Dopo aver spiegato alcuni aspetti tecnici della questione, la referente delle Famiglie Arcobaleno del Veneto ha parlato della sua situazione personale.

“Personalmente io e Antonella abbiamo sempre trovato grande apertura da parte di tutti – continua -, oltre alla comprensione umana. Laddove la burocrazia mancava, infatti, il calore umano ci sosteneva. Durante il parto Antonella mi ha potuto assistere e il personale medico, anche se all’epoca non eravamo ancora unite civilmente, ha sempre acconsentito alla presenza di mia moglie a tutte le visite e agli interventi che ho subito. Mi rendo conto che noi siamo l’eccezione perché nel 99% dei casi la compagna non viene ammessa alle visite e non le vengono date informazioni sulla partoriente”.

“In assenza di una legislazione chiara sulla questione – aggiunge -, i tribunali sono costretti ad utilizzare l’unica fattispecie, ovvero l’adozione in casi particolari, per veder riconosciuto il genitore intenzionale, indipendentemente dal fatto che si tratti di due donne o di due uomini. I sindaci di alcune città hanno registrato le nascite delle coppie dello stesso sesso o hanno trascritto i certificati di nascita rilasciati all’estero. Nella maggior parte dei casi, anche se due donne sono unite civilmente, solo una viene indicata nell’atto di nascita e l’altra per la legge non ha nessun diritto sul bambino”.

Per la referente delle Famiglie Arcobaleno del Veneto, il Governo Meloni non solo ha bloccato la possibilità di andare avanti nei diritti delle coppie composte da genitori LGBTI+, ma addirittura le ha fatte indietreggiare rispetto al passato.

“La famosa circolare trasmessa ai prefetti – sottolinea -, di fatto ha bloccato qualsiasi possibilità di trascrivere i certificati esteri per le coppie omogenitoriali. Questo sta generando grande sofferenza perché tutti i genitori che hanno ottenuto la registrazione in un Paese straniero vedono il rischio di un annullamento dell’atto di nascita in Italia: dalla mattina alla sera, purtroppo, un bambino rischia di diventare orfano di un genitore e, nel caso di morte del genitore riconosciuto, di essere adottabile”.

Nel giugno del 2022 le Famiglie Arcobaleno e la Rete Lenford – Avvocatura per i diritti LGBTI+ hanno presentato una proposta di legge per l’uguaglianza e la pari dignità di tutte le famiglie.

“L’obiettivo – si legge in una nota – non è quello di introdurre leggi nuove ma estendere a coppie dello stesso sesso e a persone single i diritti che oggi sono loro negati. Non leggi speciali, quindi, ma estensione di leggi già esistenti.

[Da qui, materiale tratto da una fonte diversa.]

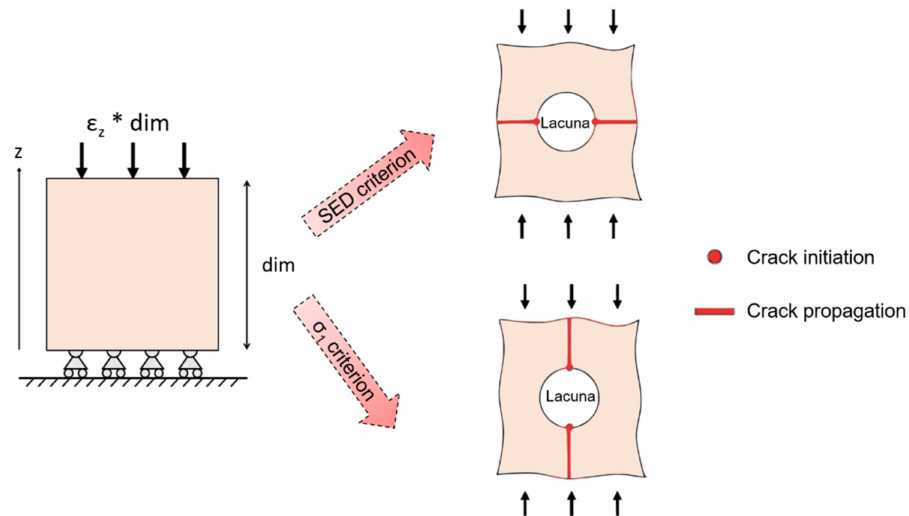
Figure 10. Schematic output of models of a bone sample with a lacuna subjected to compression. Crack initiation (dots) and crack propagation (lines) are highlighted, according to strain energy density (SED) damage criterion and to σ 1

La proposta di legge si sostanzia in quattro punti fondamentali: matrimonio egualitario; riconoscimento alla nascita per i figli e le figlie di coppie dello stesso sesso; accesso alle adozioni per single – a prescindere da orientamento sessuale e identità di genere – e coppie dello stesso sesso; accesso ai percorsi di procreazione medicalmente assistita per donne single e coppie di donne”.

Iryna ha raccontato di aver partecipato a diverse manifestazioni contro l’atteggiamento di chiusura del governo italiano e di essere intenzionata a scendere ancora in piazza.

Abbiamo lanciato la petizione ‘DisObbediamo’ rivolta a tutti i sindaci d’Italia – conclude – e alcuni di loro hanno iniziato ad aderire. Ci sono primi cittadini che si stanno organizzando per l’Assemblea dei sindaci, che si terrà il prossimo 12 maggio a Torino, dove si affronterà proprio questo tema. Quando si è formato il nuovo governo, come comunità LGBTI+ eravamo pronti a non andare avanti nei diritti ma nessuno di noi avrebbe mai pensato che saremmo addirittura tornati indietro”.

(Foto: per concessione di Iryna Shaparava e della moglie Antonella).